Comparative Photosensitive Material E:
[0094] After heating a mixture of 48.5 g of ethyl methacrylate, 48.5 g of benzyl methacrylate,
3 g of methacrylic acid, and 200 g of toluene to 70°C in nitrogen gas stream, 10 g
of azobisisobutyronitrile was added to the mixture and the mixture was permitted to
react for 8 hours.
[0095] The copolymer obtained had a weight average molecular weight of 36,000 and a glass
transition point of 54°C.
[0096] By following the same procedure as Example 1 except that 40 g (as solid component)
of the aforesaid copolymer was used as the binder resin, a comparison photosensitive
material E was prepared.
[0097] The electrostatic characteristics of each of these photosensitive materials were
measured by the paper analyzer as in Example 1. In this case, however, a gallium-aluminum-arsenic
semiconductor laser (oscillation wavelength 830 nm) was used as the light source.
[0098] The results obtained are shown in Table 4.

[0099] As shown in Example 4, in the comparison photosensitive material E, the smoothness
was poor and the dark reduction retention (DRR) was significantly lower (in appearance,
E
1/10 was low and the photosensitivity was high as a result of low DRR). In the comparison
sample, DRR is lower than that of the aforesaid comparison photosensitive material
C, which shows that the conventional resins have the problem of being very easily
influenced by the kind of a spectral sensitizing dye being used together. On the other
hand, the binder resins in this invention provide an electrophotographic photosensitive
material having very excellent charging property, dark reduction retention, and photosensitivity
even when the chemical structure of the spectral sensitizing dye being used together
with the resins is greatly varied.
EXAMPLES 18 TO 23
[0100] By following the same procedure as Example 1 except that a combination of the resin
(A)-1 prepared in Synthesis Example 1 and the resin (B) shown in Table 5 was used
at a 1/1 weight ratio, each of the electrophotographic photosensitive materials (A)-18
through (A)-23 was prepared. Then, the smoothness, film-strength, and electrostatic
characteristics of each photosensitive material were measured by the same manner as
Example 1.
[0101] The results obtained are shown in Table 5 below.

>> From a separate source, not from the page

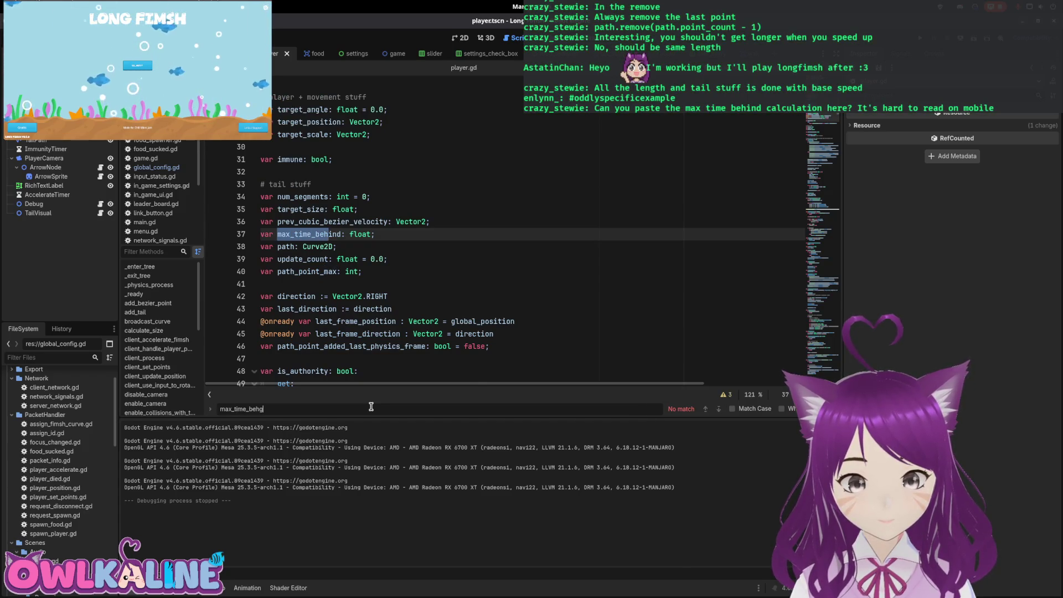
{"action": "key", "text": "BackSpace"}
{"action": "type", "text": "ind"}
{"action": "key", "text": "Return"}
{"action": "key", "text": "Return"}
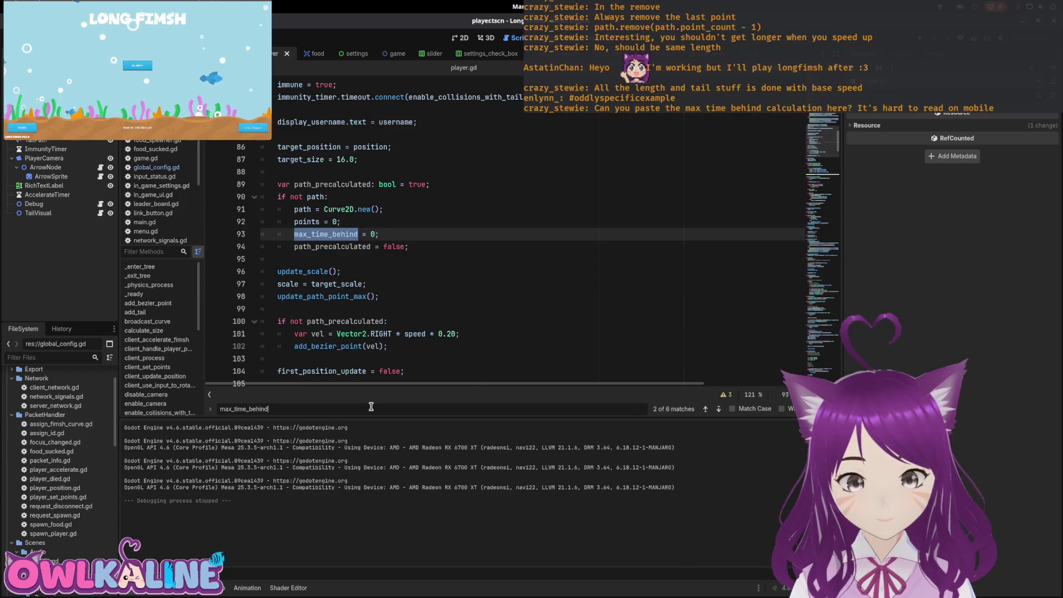
{"action": "key", "text": "Return"}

[0102] As shown in Table 5 above, it can be seen that the electrophotographic photosensitive
materials of this invention thus prepared are excellent in the strength and electrostatic
characteristics of the photoconductive layer and give clear images having no background
stains even under high temperature and high humidity conditions (i.e., 30°C, 80% RH).
[0103] As demonstrated above, according to the present invention an electrophotographic
photosensitive material excellent in smoothness, strength, electrostatic characteristics,
and photographic property of the photoconductive layer, giving less background stain
of prints, and also having excellent printing durability, is obtained.

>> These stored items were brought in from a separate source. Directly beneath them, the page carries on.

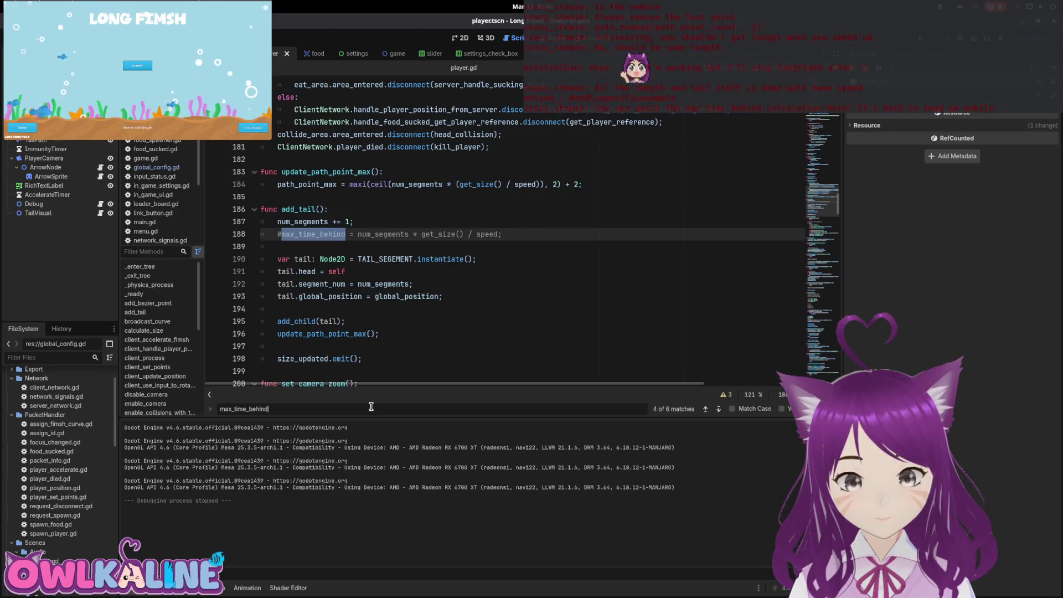
{"action": "key", "text": "Return"}
{"action": "key", "text": "Return"}
{"action": "key", "text": "Return"}
{"action": "key", "text": "Return"}
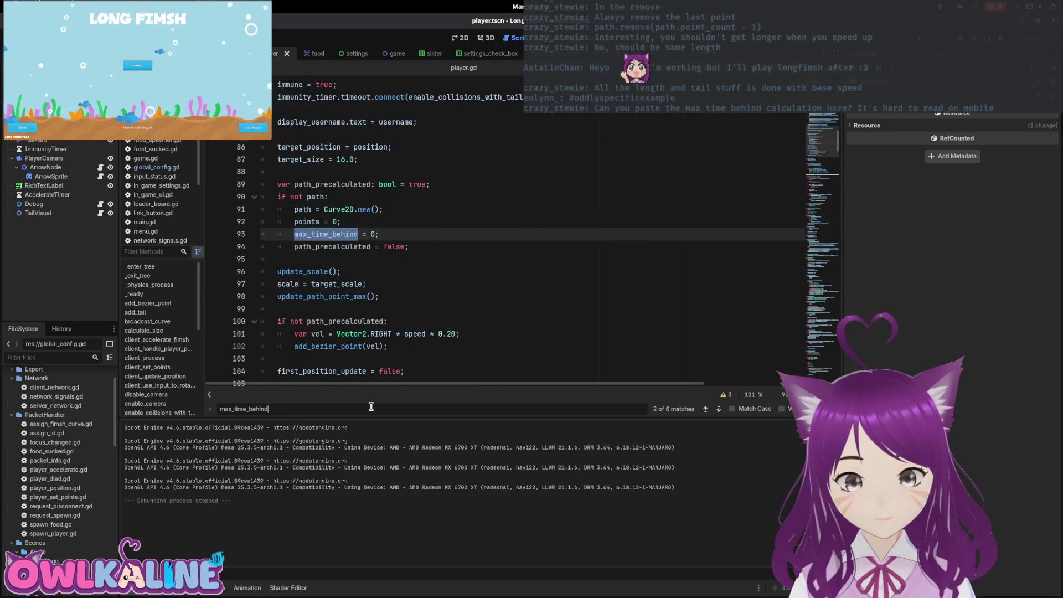
{"action": "left_click_drag", "start_coordinate": [658, 243], "coordinate": [278, 234]}
{"action": "right_click", "coordinate": [279, 235]}
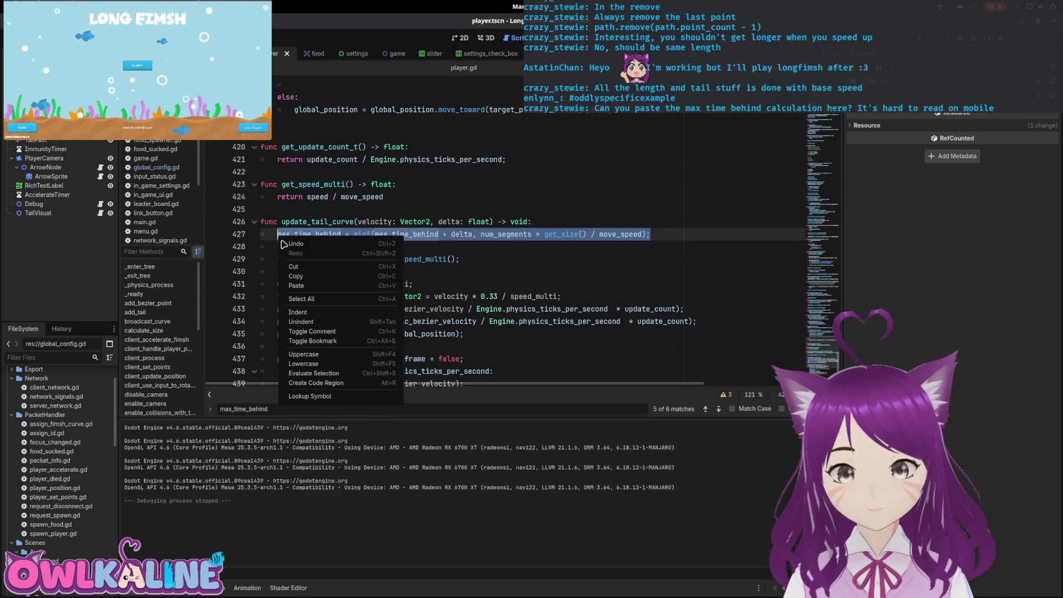
{"action": "left_click", "coordinate": [304, 277]}
{"action": "key", "text": "super"}
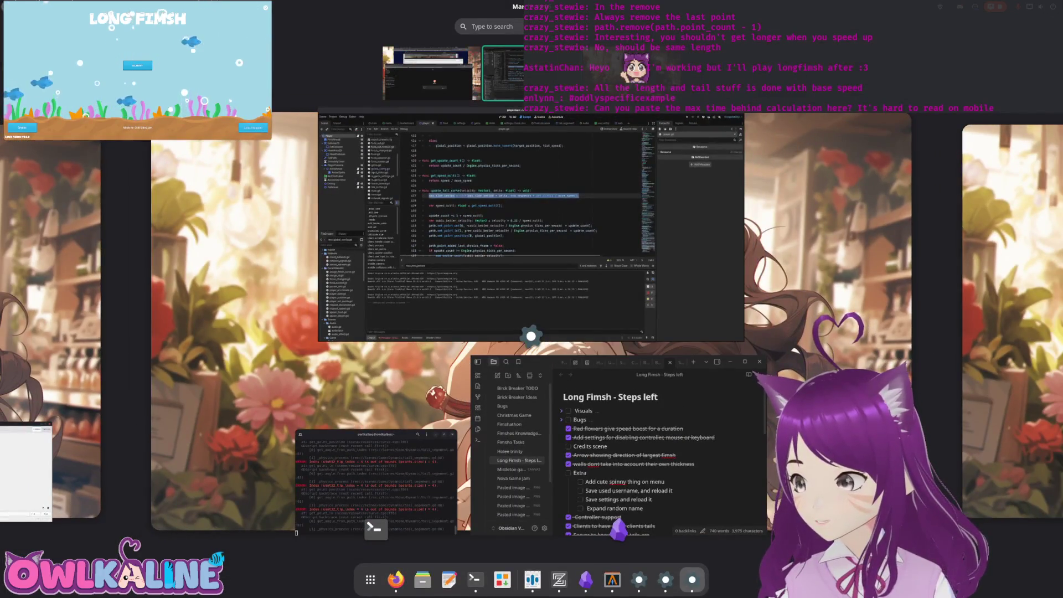
{"action": "key", "text": "super"}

[0104] Furthermore, the electrophotographic photosensitive materials of this invention show
excellent smoothness and electrostatic characteristics of the photoconductive layer
even in the case of using various kinds of sensitizing dyes.
[0105] While the invention has been described in detail and with reference to specific embodiments
thereof, it will be apparent to one skilled in the art that various changes and modifications
can be made therein without departing from the spirit and scope thereof.